After our lovely walk around the town last night, we woke up at around 9am, packed up and headed down for a simple breakfast. Breakfast seems to be a simple affair in South America, with coffee/tea and bread+jam/butter, possibly some cereal and if you’re lucky, eggs. Our hostel roommates were rather nice, and were very quiet when they left this morning. And last night, when we checked in at 2am, we were unpacking our things in the dark to avoid waking them up, and amidst the dark the girl awoke in a daze, waved her arm around the wall and turned the lights on for us! Nice girls. We didn’t even get to say hi!
We spent the whole day walking the main avenues, looking for car rental companies. Our plan, is to rent a car and drive through Patagonia in both Chile and Argentina in the famous Ruta 40 (Argentina) and Ruta 7 (Chile). Problem was, the roads are bad so we’ll need an SUV, and car rental in Argentina is SUPER expensive. And to add to the pain, to drop-off the in a different location cost us almost half of the actual rental itself. We managed to find a Hertz that rented us a small SUV, had no deductible for any insurance claims (VS the common $1000-2000USD) and cut us a deal by paying cash (and they spoke really good English!). As a reminder, paying cash means we don’t have to pay the ‘official’ horrible exchange rate, and still the rental for 10 days cost wayyy too much. Then again, if we had to take public bus, the tickets are so expensive in Argentina and comparatively, it wasn’t that bad.
So we scouted a good rental company at noon, went to lunch after triple confirming that the store doesn’t take the common afternoon siesta, or a 4hr nap during the work day usually between 1-5pm. So we grabbed lunch, sorted out our information and went back to book at 2:30pm and thinking we can start driving at around 3:30pm. Guess what, they were CLOSED when we got there!!! Arghhh. After waiting about 2hrs outside the store, someone finally opens the door!! We go through the paper work, and because we have to cross into Chile, we needed to fill another pile of paperwork as well. Being our lucky day, the customs site was down and so on and so forth.
We went out, grabbed dinner at a small side street diner which served an awesome steak for the price of a Big Mac back home! All they did was cut a fresh slice of sirloin, drop it onto the grill and sprinkle on some salt+pepper. Left it to do other stuff, came back couple mins later to flip the steak. A couple of more minutes later, the steak was ready to serve, and it didn’t take us long to finish it at all!

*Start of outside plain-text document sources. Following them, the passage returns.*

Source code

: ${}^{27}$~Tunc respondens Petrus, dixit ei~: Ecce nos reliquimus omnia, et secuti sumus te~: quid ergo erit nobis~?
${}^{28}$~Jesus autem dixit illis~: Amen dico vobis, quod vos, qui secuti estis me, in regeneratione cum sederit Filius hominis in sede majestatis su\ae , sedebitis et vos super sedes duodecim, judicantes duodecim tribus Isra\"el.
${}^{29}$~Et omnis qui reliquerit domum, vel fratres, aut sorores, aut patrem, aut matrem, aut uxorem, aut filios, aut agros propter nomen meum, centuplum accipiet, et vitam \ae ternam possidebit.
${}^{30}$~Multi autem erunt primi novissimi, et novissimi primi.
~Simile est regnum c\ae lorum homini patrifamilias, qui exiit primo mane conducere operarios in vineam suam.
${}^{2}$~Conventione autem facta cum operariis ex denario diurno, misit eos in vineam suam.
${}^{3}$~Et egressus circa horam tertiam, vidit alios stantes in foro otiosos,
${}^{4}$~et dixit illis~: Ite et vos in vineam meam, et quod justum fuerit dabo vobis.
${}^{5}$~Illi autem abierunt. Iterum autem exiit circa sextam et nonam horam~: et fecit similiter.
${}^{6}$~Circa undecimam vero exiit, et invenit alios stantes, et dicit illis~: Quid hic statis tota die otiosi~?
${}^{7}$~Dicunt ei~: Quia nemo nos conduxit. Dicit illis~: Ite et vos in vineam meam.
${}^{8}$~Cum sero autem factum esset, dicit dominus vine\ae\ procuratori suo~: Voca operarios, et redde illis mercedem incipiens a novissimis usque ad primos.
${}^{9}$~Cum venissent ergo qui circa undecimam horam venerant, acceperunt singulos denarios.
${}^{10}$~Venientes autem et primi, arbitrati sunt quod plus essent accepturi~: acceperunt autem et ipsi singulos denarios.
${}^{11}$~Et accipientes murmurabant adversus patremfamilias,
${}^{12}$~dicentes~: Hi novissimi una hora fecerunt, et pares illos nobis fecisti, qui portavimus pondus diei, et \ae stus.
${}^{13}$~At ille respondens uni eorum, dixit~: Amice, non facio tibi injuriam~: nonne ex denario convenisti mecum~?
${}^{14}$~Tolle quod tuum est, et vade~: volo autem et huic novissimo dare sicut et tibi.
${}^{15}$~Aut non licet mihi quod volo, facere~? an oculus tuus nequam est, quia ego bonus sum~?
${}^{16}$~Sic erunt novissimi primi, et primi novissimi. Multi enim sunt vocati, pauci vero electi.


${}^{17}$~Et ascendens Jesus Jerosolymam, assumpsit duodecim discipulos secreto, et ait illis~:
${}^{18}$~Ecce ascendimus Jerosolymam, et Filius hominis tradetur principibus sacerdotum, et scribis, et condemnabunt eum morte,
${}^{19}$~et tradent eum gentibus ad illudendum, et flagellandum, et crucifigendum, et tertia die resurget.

Stocking up on necessary protein, we finally got the car and were on our way out on Argentine roads and up into the next popular “El”, El Chalten, situated inside a national park!
Driving for almost 2hrs, we made it into the small town with 1,800 residents during peak season, and only 600 people remain when winter hits. On our map, it doesn’t even say they have a gas station here! When we rolled into town though, you would never imagine how beautifully tranquil a town so small can be, and how amazing its tourist facilities are! We drove by several hostels, all of which had more Rocky Mountain ski-resort feel to it than hostel, but unfortunately for us they were all full. We found a hostel, checked-in and called it a night pretty soon.
For a sense of how ‘remote’ this town is, this place does not have fibre-optic cable, and the only internet access they can get is through satellite! Oh, and there was also no cell phone service either……That doesn’t mean this place can’t be super touristy though!